Der Bereich „Verbesserung der Benutzererfahrung“ konzentriert sich auf Protokolländerungen, die die Interaktion der Nutzer mit Ethereum vereinfachen sollen. Der Fokus liegt auch auf nativer Kontoabstraktion und Interoperabilität. Aufbauend auf EIP-7702, das es externen Konten ermöglicht, vorübergehend Smart-Contract-Code auszuführen, arbeiten Entwickler daran, Smart-Contract-Wallets als Standard zu etablieren, ohne auf zusätzliche Infrastruktur angewiesen zu sein oder zusätzliche Gas-Kosten zu verursachen.

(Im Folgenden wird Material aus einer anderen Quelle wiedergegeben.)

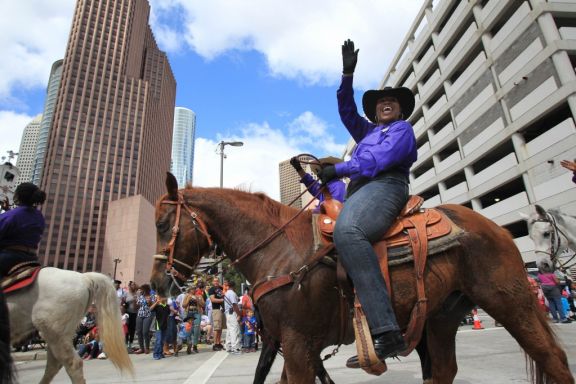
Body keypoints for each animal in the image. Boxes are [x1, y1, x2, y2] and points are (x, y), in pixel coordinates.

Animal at [151, 174, 572, 384]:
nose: (157, 283)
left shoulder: (298, 343)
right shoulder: (288, 343)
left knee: (553, 358)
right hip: (442, 317)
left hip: (509, 300)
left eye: (161, 224)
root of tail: (497, 229)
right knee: (444, 371)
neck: (280, 251)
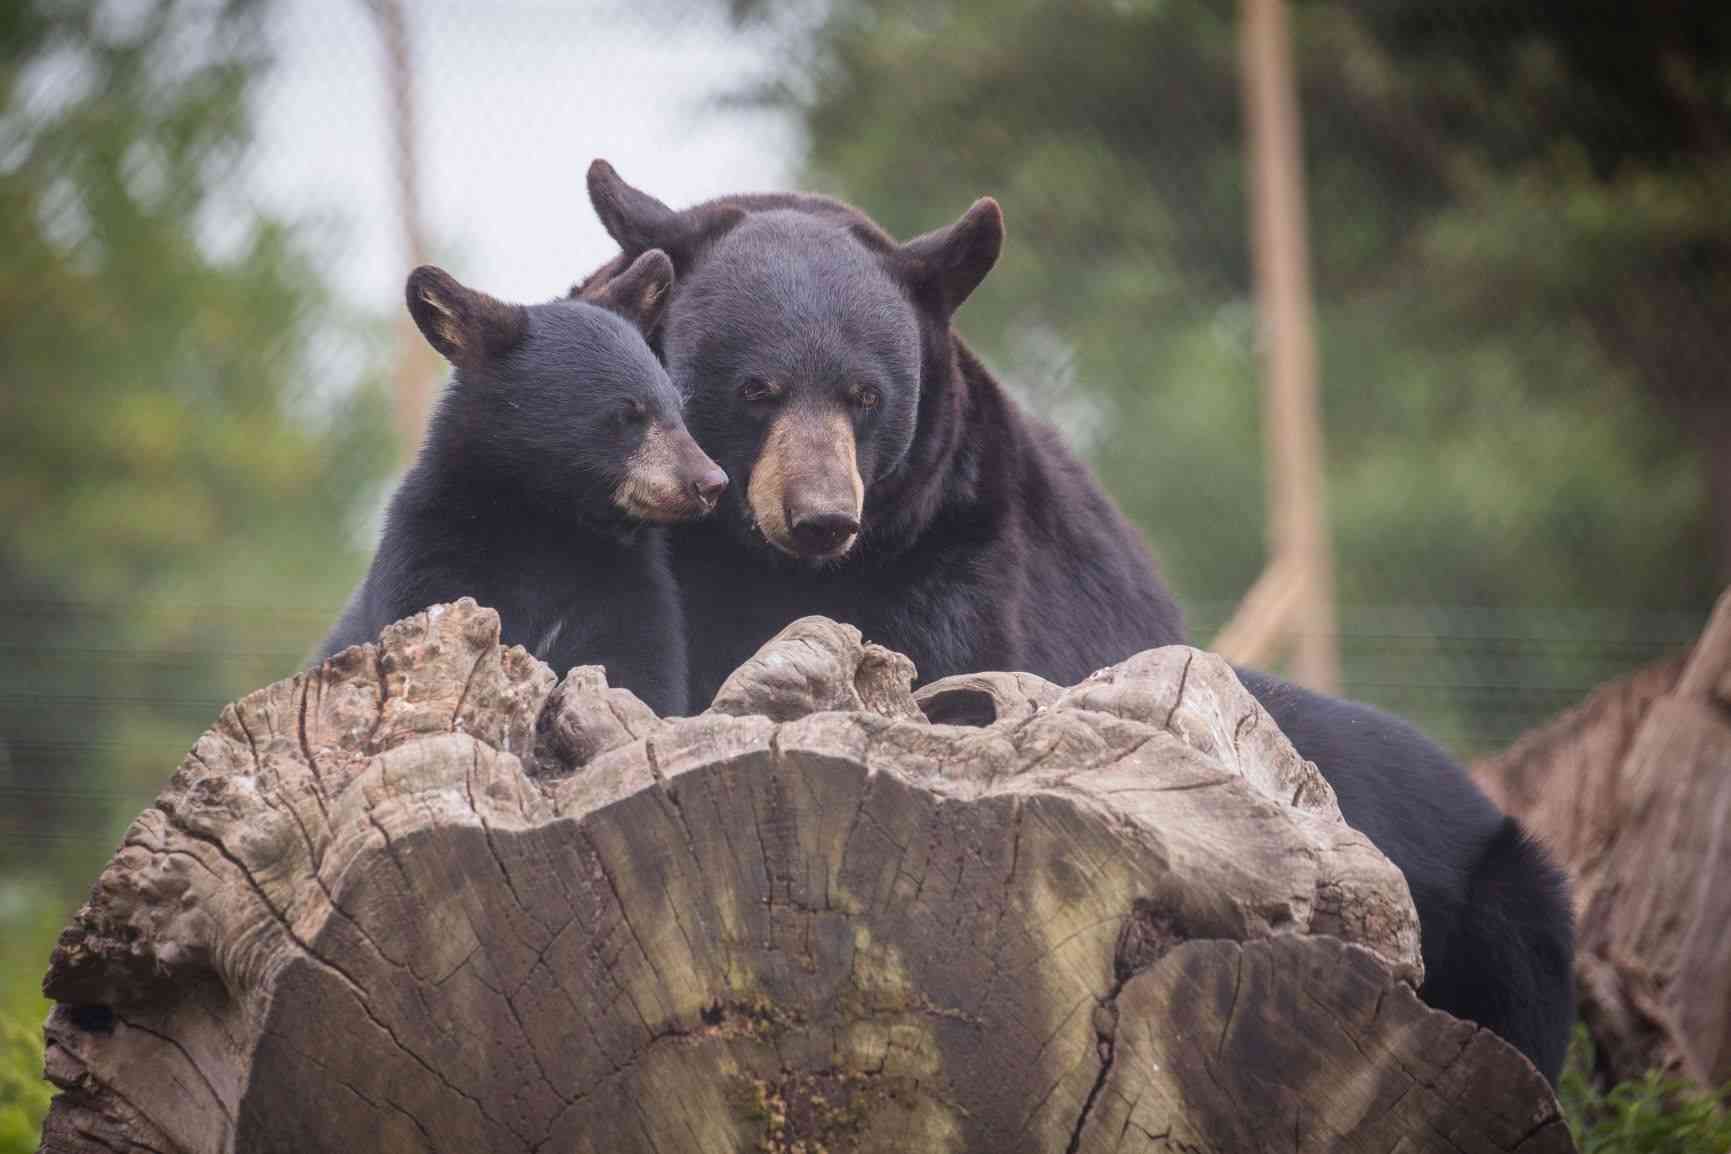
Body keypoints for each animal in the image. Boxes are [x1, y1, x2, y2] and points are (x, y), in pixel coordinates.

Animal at [321, 254, 727, 712]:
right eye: (628, 412)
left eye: (678, 407)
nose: (710, 482)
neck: (555, 527)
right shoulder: (432, 561)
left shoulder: (631, 590)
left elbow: (642, 673)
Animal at [578, 160, 1571, 1086]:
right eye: (756, 389)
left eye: (865, 395)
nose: (821, 515)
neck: (766, 567)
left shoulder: (959, 567)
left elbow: (946, 684)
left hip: (1503, 910)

Die Foundation erklärte, dass diese Arbeit auch mit der Post-Quanten-Bereitschaft verknüpft ist, da die native Kontoabstraktion einen Weg bietet, von ECDSA-basierter Authentifizierung abzurücken. Die Bemühungen zur Verbesserung der Interoperabilität werden durch das Open Intents Framework fortgesetzt, zusätzlich zu Fortschritten bei schnelleren Layer-1-Bestätigungen und kürzeren Layer-2-Abwicklungszeiten.

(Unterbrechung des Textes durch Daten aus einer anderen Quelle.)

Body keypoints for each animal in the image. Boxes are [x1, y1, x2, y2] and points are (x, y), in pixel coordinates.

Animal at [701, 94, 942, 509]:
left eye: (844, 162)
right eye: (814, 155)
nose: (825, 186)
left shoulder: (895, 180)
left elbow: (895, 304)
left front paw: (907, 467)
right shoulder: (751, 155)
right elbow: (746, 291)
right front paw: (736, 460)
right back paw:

Der Bereich „Stärkung des Layer 1“ führt einen speziellen Fokus auf die Bewahrung der Kerneigenschaften von Ethereum ein, während das Netzwerk skaliert. Dazu gehören Sicherheitsinitiativen wie Post-Quanten-Bereitschaft und Schutzmaßnahmen auf der Ausführungsebene, Forschung zur Zensurresistenz für Transaktionen und Blob-Daten sowie erweiterte Testinfrastrukturen zur Unterstützung einer schnelleren Upgrade-Kadenz. Die Foundation betonte, dass die Arbeit an Devnets, Testnets und Client-Interoperabilität entscheidend bleibt, da Protokolländerungen häufiger implementiert werden.
Ausblick
Das Glamsterdam-Upgrade ist für die erste Hälfte des Jahres 2026 geplant, wie aus dem Update der Ethereum Foundation hervorgeht. Zudem ist das Hegotá-Upgrade für später im Jahr vorgesehen. Diese Upgrades sollen höhere Gas-Limits, fortgesetzte Blob-Skalierung, verankerte Trennung von Vorschlagenden und Erbauern sowie weitere Fortschritte bei nativer Kontoabstraktion, Zensurresistenz und Post-Quanten-Sicherheit umfassen.